BevSA executive director, Mapule Ncanywa said the NEDLAC and Parliamentary processes now in motion offered an opportunity for all interested parties to engage, and together develop an effective anti-obesity solution that will not lead to job losses while still meeting health objectives.
“Surely such a win-win as a South African solution should be given an opportunity. To do this full consultation across unions, civil society, Government and business is required and more information and research would assist such deliberation, we urge the Government to pause legislative action until such research is available and such engagement and consultation processes have run their course.
“We maintain that a total dietary study is absolutely necessary to clarify the key causes of obesity in South Africa and to establish a benchmark against which future improvements can be ascertained. To be clear, obesity is a problem and we can be part of the measures toward addressing this problem, but singling out one beverage category and taxing it punitively does not make sense, especially as we are offering up an alternative solution that unions and civil society are discussing with us.”
The industry had already committed to reducing calories consumed from SSBs by 15%, through reformulation; changes to pack sizes; and offering low and no-calorie options, and is forging ahead to reviewing its progress toward this target that has been accelerated in support of Government’s objectives. This partnership approach could generate calorie reductions three times the size of the levy proposal, with none of the economic impacts.
While BevSA members committed to reducing the sugar content of their products, they requested that they be given a reasonable amount of time to do so prior to introduction of the tax. The organisation said the timeframes for implementation were especially challenging for smaller, local brands, where reformulation was more difficult.
In its submission, the association also asked for clarity on the rationale for selecting 4g/100ml as the threshold for the tax as a starting point.
“While Treasury indicated that the 4g threshold was arrived as a result of stakeholder engagement, it presents an impossible target for many industry players to attain in a short space of time, and was certainly not consulted on with the industry most immediately impacted” added Ncanywa.

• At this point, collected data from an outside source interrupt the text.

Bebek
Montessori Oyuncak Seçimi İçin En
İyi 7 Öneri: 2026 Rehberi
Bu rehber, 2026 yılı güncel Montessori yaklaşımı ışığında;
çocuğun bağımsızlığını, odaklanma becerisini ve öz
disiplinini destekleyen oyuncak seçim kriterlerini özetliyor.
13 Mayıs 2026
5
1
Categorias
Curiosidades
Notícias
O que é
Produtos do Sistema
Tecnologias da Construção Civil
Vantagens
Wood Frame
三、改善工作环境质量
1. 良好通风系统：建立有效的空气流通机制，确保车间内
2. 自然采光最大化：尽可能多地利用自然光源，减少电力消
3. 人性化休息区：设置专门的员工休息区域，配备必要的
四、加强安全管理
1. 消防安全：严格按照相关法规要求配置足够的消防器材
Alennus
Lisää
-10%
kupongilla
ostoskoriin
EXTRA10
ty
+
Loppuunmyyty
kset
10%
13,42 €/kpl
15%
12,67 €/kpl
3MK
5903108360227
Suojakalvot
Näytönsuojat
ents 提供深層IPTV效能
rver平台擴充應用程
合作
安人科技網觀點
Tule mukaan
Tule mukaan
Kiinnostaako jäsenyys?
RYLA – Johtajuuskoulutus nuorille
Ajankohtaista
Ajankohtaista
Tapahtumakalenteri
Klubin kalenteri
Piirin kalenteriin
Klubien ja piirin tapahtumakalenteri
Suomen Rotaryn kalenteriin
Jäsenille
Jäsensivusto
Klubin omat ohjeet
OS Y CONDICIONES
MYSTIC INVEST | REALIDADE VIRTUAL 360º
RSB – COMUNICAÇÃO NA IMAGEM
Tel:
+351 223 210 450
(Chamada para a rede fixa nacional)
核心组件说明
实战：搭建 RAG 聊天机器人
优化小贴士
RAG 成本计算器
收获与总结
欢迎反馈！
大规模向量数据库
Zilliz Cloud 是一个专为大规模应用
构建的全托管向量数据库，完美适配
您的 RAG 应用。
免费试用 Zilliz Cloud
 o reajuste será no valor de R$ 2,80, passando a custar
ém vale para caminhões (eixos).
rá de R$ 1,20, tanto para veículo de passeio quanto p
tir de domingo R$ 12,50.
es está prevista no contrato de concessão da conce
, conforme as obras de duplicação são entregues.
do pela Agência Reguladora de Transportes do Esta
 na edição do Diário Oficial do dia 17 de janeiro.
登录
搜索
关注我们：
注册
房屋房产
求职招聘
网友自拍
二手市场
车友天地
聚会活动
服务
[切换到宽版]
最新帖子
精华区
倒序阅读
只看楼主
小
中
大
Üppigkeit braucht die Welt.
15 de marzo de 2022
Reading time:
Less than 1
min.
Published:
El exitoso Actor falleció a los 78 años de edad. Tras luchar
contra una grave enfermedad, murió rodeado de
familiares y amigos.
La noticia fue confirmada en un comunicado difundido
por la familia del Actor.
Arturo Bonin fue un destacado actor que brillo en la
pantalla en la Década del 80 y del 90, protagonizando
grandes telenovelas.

BevSA said it believed the current proposal to include the Health Promotion Levy within the Rates and Monetary Amounts and Amendment of Revenue Laws Bill was flawed, and instead proposed that the fiscal element of an obesity strategy be included in the Taxation Laws Amendment Bill. Owing to its technical complexity, the Taxation Laws Amendment Bill would be more appropriate for the introduction of new tax administrative procedures and other technical and procedural changes to tax laws.
Ncanywa added: “We look forward to working with government, unions and civil society to finding a solution to the serious and complex challenge of obesity that makes sense for all South Africans, while continuing to make an important economic contribution to the South African economy.
“We believe a comprehensive strategy developed by all role players, with a set of effective solutions to achieve meaningful reductions in the incidence of obesity in South Africa is necessary.”